Grounded in critical geography, emotional geographies, and participatory approaches, CartoSens understands mapping as a situated and relational practice rather than a neutral representation of space. The method translates affective experiences, territorial memories, zones of attachment, and areas of conflict or vulnerability into collective spatial representations, revealing dimensions that often remain invisible in conventional technical planning tools.
In forest governance and management contexts, CartoSens can contribute to:
Identifying zones of attachment, care, and cultural value within forest landscapes
Locating areas perceived as risky (wildfire, land-use conflict, degradation)
Analyzing differentiated experiences of forests according to gender, age, or productive role
Strengthening multi-actor dialogue and mediation processes
Complementing territorial diagnostics and public consultation procedures
The outcomes can be integrated as qualitative inputs in participatory forest planning, collaborative management of protected areas, ecosystem restoration with a territorial approach, or climate change adaptation strategies grounded in local knowledge. They may function as complementary layers within participatory GIS processes or as inputs to formal decision-making frameworks.
The course combines a concise conceptual introduction with a guided practical experience of sensitive mapping applied to concrete forest-related challenges (fire management, restoration, conservation, access to resources). The session concludes with a discussion focused on operational integration, methodological limitations, and ethical considerations.
Target Audience and Format
This workshop is designed for:
Researchers and academics in forest sciences and social sciences
Forest managers and policy-makers
Environmental NGO professionals and community-based organizations
Advanced undergraduate, Master’s, and PhD students interested in participatory approaches
The format is highly interactive and experiential. To ensure methodological quality, reflective depth, and operational feasibility, participation will be limited to a maximum of 20 participants.
Learning Outcomes
By the end of the course, participants will be able to:
Understand the theoretical foundations of sensitive mapping and its relevance for forest governance
Design and facilitate a basic workshop protocol adaptable to institutional forest management contexts
Integrate experiential knowledge into territorial diagnostics
Use mapping as a tool for multi-actor dialogue and mediation
Identify ethical risks related to the representation and potential instrumentalization of emotional dimensions
Programme (4 hours)
Welcome and Introduction (15 min)
Forest governance and the limits of technical cartography (30 min)
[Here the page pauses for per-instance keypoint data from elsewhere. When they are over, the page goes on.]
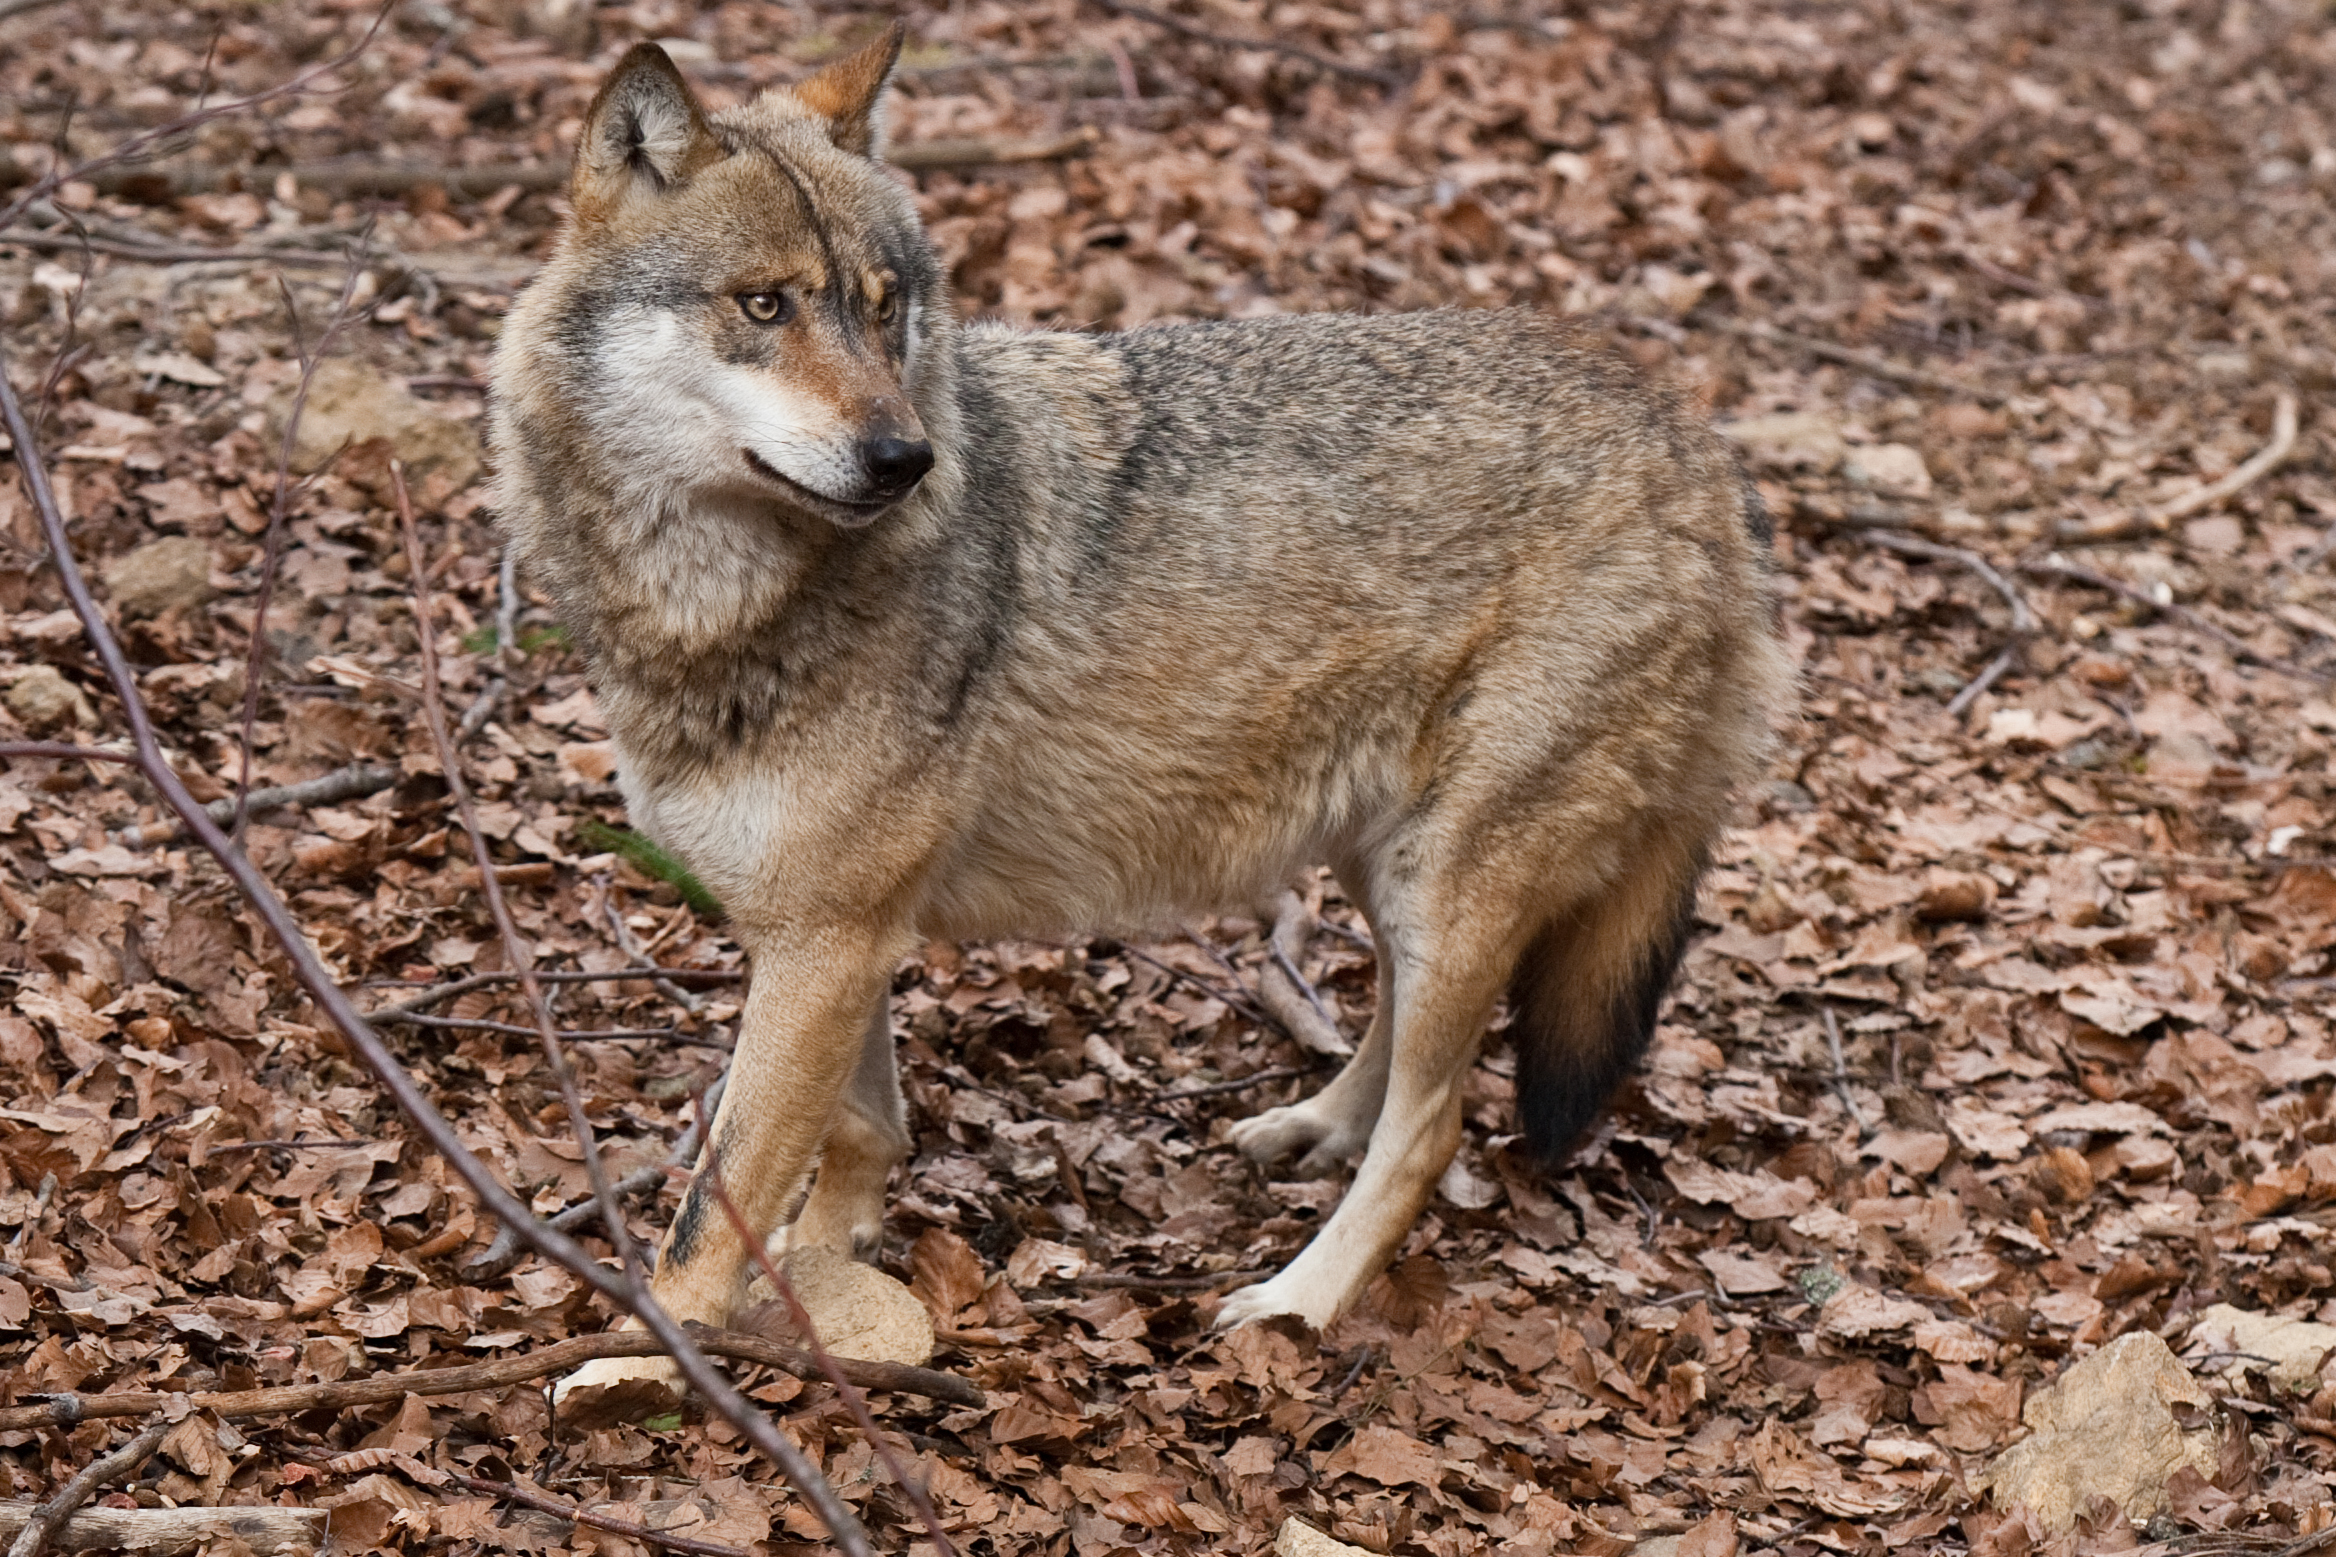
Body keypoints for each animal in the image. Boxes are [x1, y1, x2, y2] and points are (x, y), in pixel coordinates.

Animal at [489, 25, 1794, 1397]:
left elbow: (712, 1202)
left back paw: (1294, 1304)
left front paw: (645, 1370)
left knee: (1433, 1126)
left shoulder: (830, 940)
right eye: (764, 305)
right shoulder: (827, 938)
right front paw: (826, 1268)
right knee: (1398, 1035)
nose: (906, 460)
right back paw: (1314, 1126)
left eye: (883, 307)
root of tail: (1706, 450)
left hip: (1453, 876)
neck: (719, 611)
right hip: (1390, 868)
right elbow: (854, 1136)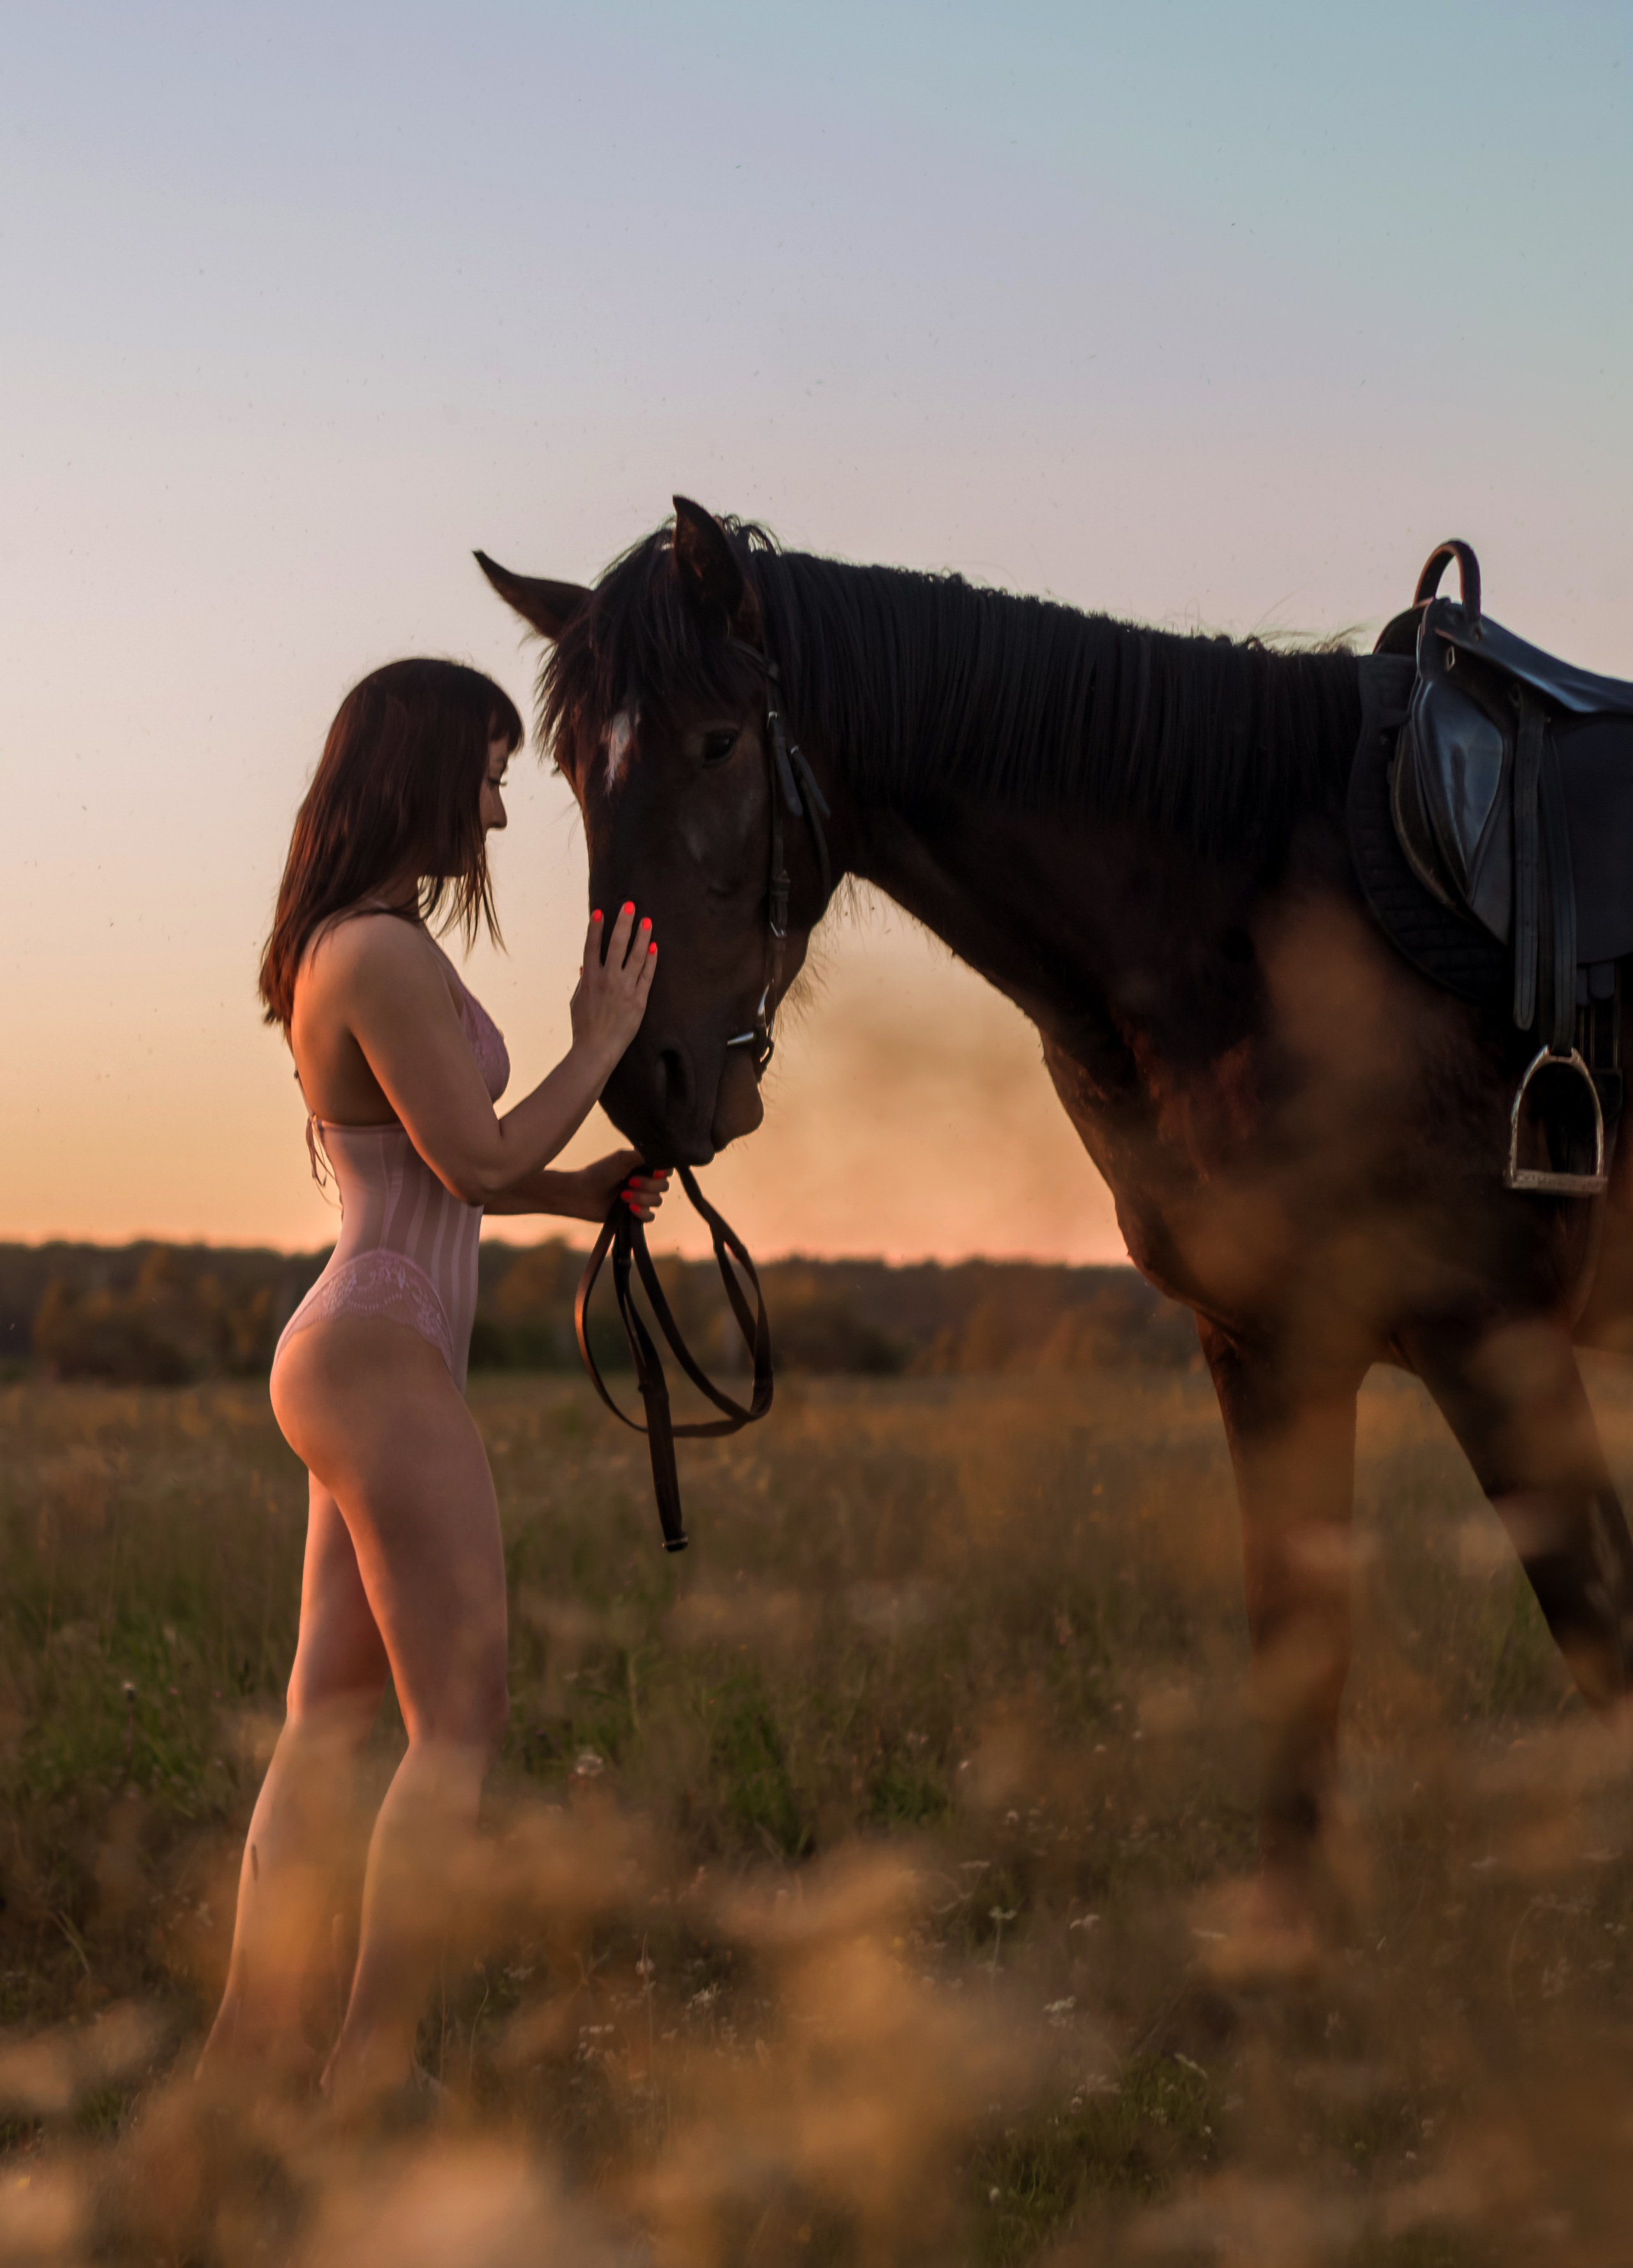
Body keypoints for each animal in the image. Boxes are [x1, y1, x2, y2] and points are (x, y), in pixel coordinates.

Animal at [478, 498, 1633, 1905]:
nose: (647, 1077)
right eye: (572, 770)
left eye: (714, 742)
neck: (1265, 912)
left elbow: (1597, 1639)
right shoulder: (1270, 1349)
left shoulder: (1492, 1334)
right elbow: (1296, 1656)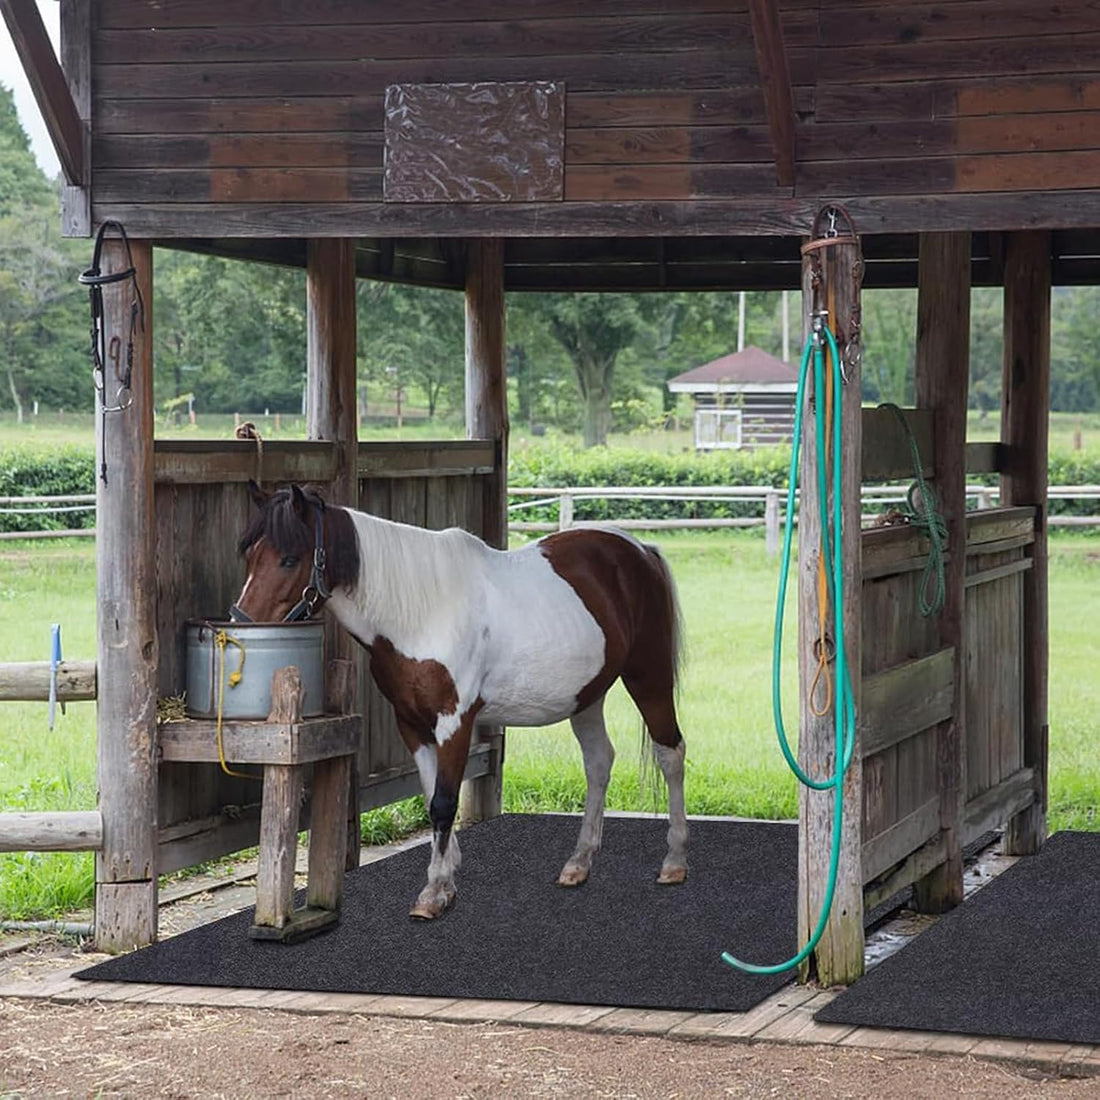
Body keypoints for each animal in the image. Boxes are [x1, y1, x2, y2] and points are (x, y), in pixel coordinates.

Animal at [233, 481, 688, 920]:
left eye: (289, 559)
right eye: (250, 555)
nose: (242, 627)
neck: (424, 612)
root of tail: (640, 551)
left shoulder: (455, 721)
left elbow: (443, 802)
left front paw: (433, 892)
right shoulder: (411, 724)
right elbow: (431, 793)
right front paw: (447, 881)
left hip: (648, 678)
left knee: (670, 753)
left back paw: (675, 860)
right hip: (587, 695)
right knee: (598, 762)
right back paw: (579, 863)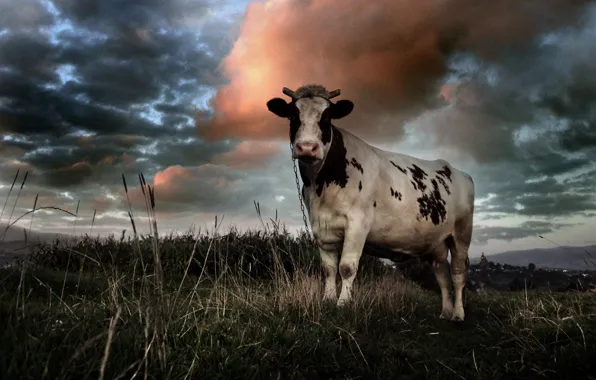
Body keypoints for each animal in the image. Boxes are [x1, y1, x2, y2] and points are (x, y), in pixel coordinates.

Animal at [266, 84, 474, 320]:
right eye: (293, 115)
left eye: (327, 117)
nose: (307, 148)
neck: (321, 185)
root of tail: (459, 172)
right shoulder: (322, 227)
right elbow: (328, 269)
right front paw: (327, 300)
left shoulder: (358, 222)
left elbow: (346, 267)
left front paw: (343, 304)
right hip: (436, 243)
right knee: (442, 275)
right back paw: (445, 313)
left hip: (462, 234)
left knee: (458, 274)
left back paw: (458, 314)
Current challenges in participatory forest management
Gaps between technical planning and lived experience
Why integrate experiential dimensions into forest management?
Presentation of the CartoSens method (30 min)
Core principles of the approach
Differences from classical participatory mapping
Applied cases in territorial contexts
Sensory activation and preparation (30 min)
Introduction to the practical activity: guided sensory walk
Technical guidelines for individual recording (keywords, sketches, symbols, emotional registration)
Brief body-awareness and sensory attention exercise
Sensory walk and individual recording (60 min)
Structured walk with observation pauses and individual recording during the walk.
Paired sensory activation exercises
Identification of emotions associated with significant places
Description of sensory perceptions
Individual notes and/or sketches
Collective construction of sensitive mapping (60 min)
Identifying patterns or contrasts
Collective graphic representation (non-metric map): atmospheres, sensory gradients, intensity zones, tension or attachment points
Operational application in forest management (30 min)
Brief presentation of each map
Action-oriented discussion:
How could this map influence management decisions?
At which planning stages could it be integrated?
What ethical precautions should be considered?
How can the instrumentalization of emotional dimensions be avoided?